Hay peluquerías donde se habla de fútbol, de vecinos y de lo que nos trae la vida. Y luego está El Clavel, en Málaga, donde esta vez las tijeras son las encargadas de seguir el ritmo al nuevo single del cantante malagueño, Sarria. Allí, entre espejos, crucifijos y gomina, el cantante ha decidido grabar el corte de su lanzamiento, Compasión por mí.
El videoclip, dirigido por Jorge Parejo, convierte esta peluquería de barrio en un escenario que envidiarían los festivales más grandes del país. Peines como micrófonos, secadores como focos y unos personajes que parecen sacados de una portada de vinilo setentero como público, entre ellos, la abuela Maritere (abuela de Sarria), que se lleva toda la atención bailando como si llevara toda la vida en el mundo del rock.
Pero la historia de Compasión por mí viene de un tiempo atrás… Durante años, Sarria utilizó su estribillo como broche de oro para cerrar sus conciertos. Nacido de la semilla del mismísimo Symphaty for the Devil de los Rolling Stones, el pegadizo estribillo ha ido evolucionando hasta convertirse en una canción independiente que hoy, Sarria nos comparte en todas sus plataformas.

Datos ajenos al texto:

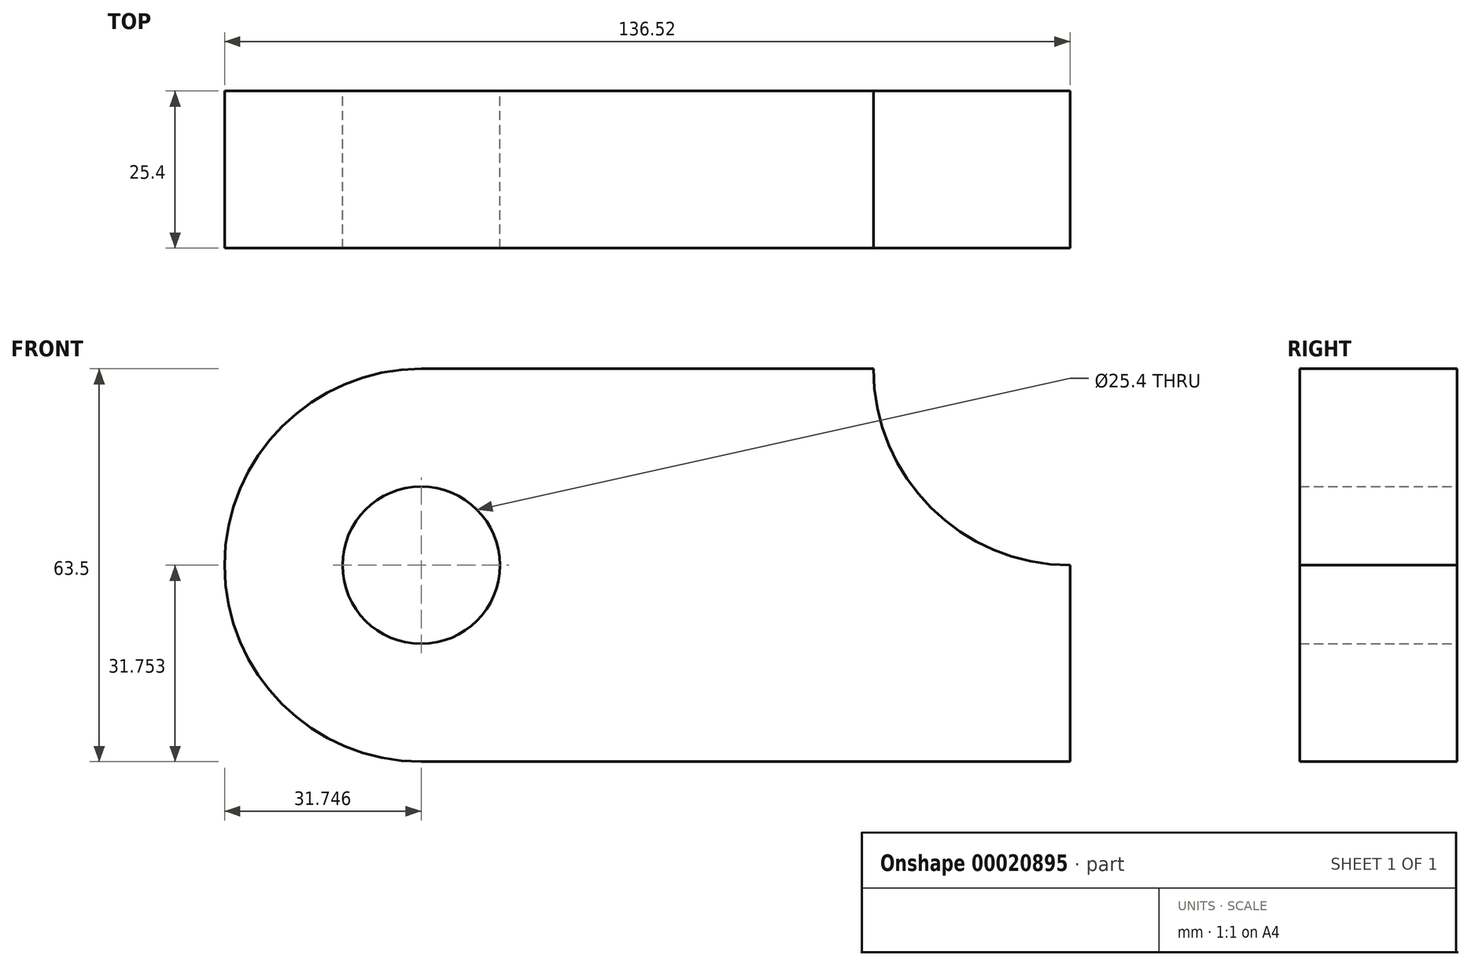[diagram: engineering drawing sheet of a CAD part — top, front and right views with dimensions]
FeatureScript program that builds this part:
annotation { "Feature Type Name" : "Feature", "Feature Type Description" : "" }
export const myFeature = defineFeature(function(context is Context, id is Id, definition is map)
    precondition{}
    {
        {
            var Q0;
            Q0=qCreatedBy(makeId("Front.planeOp"),FACE);
            var sketch = newSketch(context, id + "F0", { "sketchPlane" : qUnion([Q0])});
            skLineSegment(sketch, "E0.bottom", {"start": v(-38.82, 36.4) * mm, "end": v(34.2, 36.4) * mm});
            skLineSegment(sketch, "E0.top", {"start": v(-38.82, -27.1) * mm, "end": v(65.95, -27.1) * mm});
            skLineSegment(sketch, "E0.left", {"start": v(-38.82, 36.4) * mm, "end": v(-38.82, -27.1) * mm});
            skLineSegment(sketch, "E0.right", {"start": v(65.95, 4.65) * mm, "end": v(65.95, -27.1) * mm});
            skArc(sketch, "E1", {"start": v(-38.82, 36.4) * mm, "mid": v(-70.57, 4.65) * mm, "end": v(-38.82, -27.1) * mm});
            skCircle(sketch, "E2", {"center": v(-38.82, 4.65) * mm, "radius": 12.7 * mm});
            skArc(sketch, "E3", {"start": v(34.2, 36.4) * mm, "mid": v(43.5, 13.95) * mm, "end": v(65.95, 4.65) * mm});
            skSolve(sketch);
        }
        {
            var Q0;
            {var subQ6=sQuery(id+"F0.wireOp",EDGE,"E0.bottom");Q0=makeQuery(id+"F0.imprint","IMPRINT",FACE,{"disambiguationData":[TD([[makeQuery(id+"F0.imprint","IMPRINT",EDGE,{"derivedFrom":subQ6}),-1.0]])]});}
            var Q1;
            {var subQ4=sQuery(id+"F0.wireOp",EDGE,"E1");Q1=makeQuery(id+"F0.imprint","IMPRINT",FACE,{"disambiguationData":[TD([[makeQuery(id+"F0.imprint","IMPRINT",EDGE,{"derivedFrom":subQ4}),1.0]])]});}
            extrude(context, id + "F1", {"entities" : qUnion([Q0, Q1]), "depth" : 25.4 * mm});
        }
    });
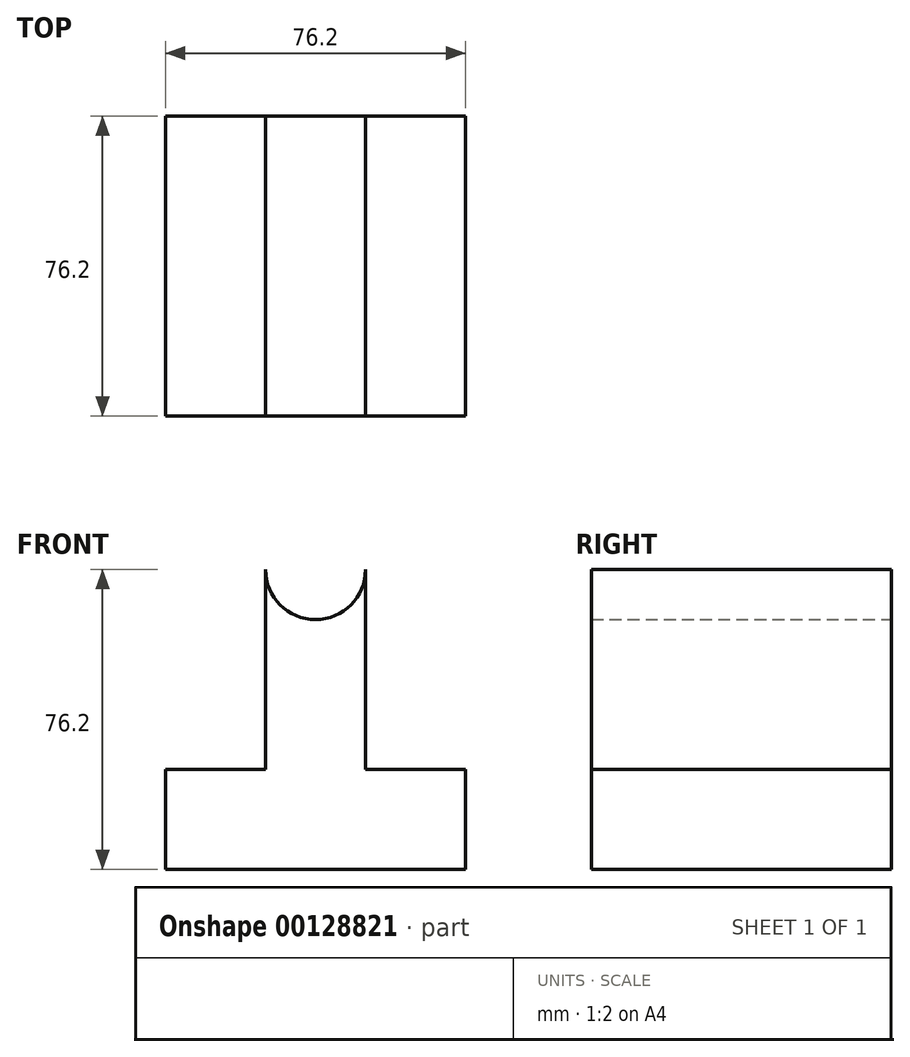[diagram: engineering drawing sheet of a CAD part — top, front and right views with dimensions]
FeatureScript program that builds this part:
annotation { "Feature Type Name" : "Feature", "Feature Type Description" : "" }
export const myFeature = defineFeature(function(context is Context, id is Id, definition is map)
    precondition{}
    {
        {
            var Q0;
            Q0=qCreatedBy(makeId("Front.planeOp"),FACE);
            var sketch = newSketch(context, id + "F0", { "sketchPlane" : qUnion([Q0])});
            skLineSegment(sketch, "E0", {"start": v(0, 0) * mm, "end": v(0, 25.4) * mm});
            skLineSegment(sketch, "E1", {"start": v(0, 25.4) * mm, "end": v(25.4, 25.4) * mm});
            skLineSegment(sketch, "E2", {"start": v(25.4, 25.4) * mm, "end": v(25.4, 76.2) * mm});
            skLineSegment(sketch, "E3", {"start": v(50.8, 76.2) * mm, "end": v(50.8, 25.4) * mm});
            skLineSegment(sketch, "E4", {"start": v(50.8, 25.4) * mm, "end": v(76.2, 25.4) * mm});
            skLineSegment(sketch, "E5", {"start": v(0, 0) * mm, "end": v(76.2, 0) * mm});
            skLineSegment(sketch, "E6", {"start": v(76.2, 25.4) * mm, "end": v(76.2, 0) * mm});
            skPoint(sketch, "E7.endSnap0", {"position": v(38.1, 76.2) * mm});
            skArc(sketch, "E8", {"start": v(25.4, 76.2) * mm, "mid": v(38.1, 63.5) * mm, "end": v(50.8, 76.2) * mm});
            skSolve(sketch);
        }
        {
            var Q0;
            Q0=makeQuery(id+"F0.imprint","IMPRINT",FACE,{"disambiguationData":[TD([[makeQuery(id+"F0.imprint","IMPRINT",EDGE,{"derivedFrom":sQuery(id+"F0.wireOp",EDGE,"E0")}),-1.0]])]});
            extrude(context, id + "F1", {"entities" : qUnion([Q0]), "depth" : 76.2 * mm});
        }
    });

En palabras del propio Sarria:
“Compasión por mí” es un tema con una trayectoria muy especial en Sarria. A pesar de salir ahora, en 2025, llevo cerrando los conciertos con su estribillo desde que arranqué el proyecto en 2020.
Originalmente surgió como una de apéndice de “Flor”, en directo acabábamos el tema con una especie de jam sobre los acordes del clásico Sympathy for the Devil de los Rolling Stones, sobre la que yo cantaba la letra del estribillo de “Compasión”.
Me gustaba tanto ese estribillo, y me gusta tanto el efecto que produce en directo, que quería convertir ese trozo de canción en una canción totalmente nueva, independiente de “Flor” y del “Sympathy”.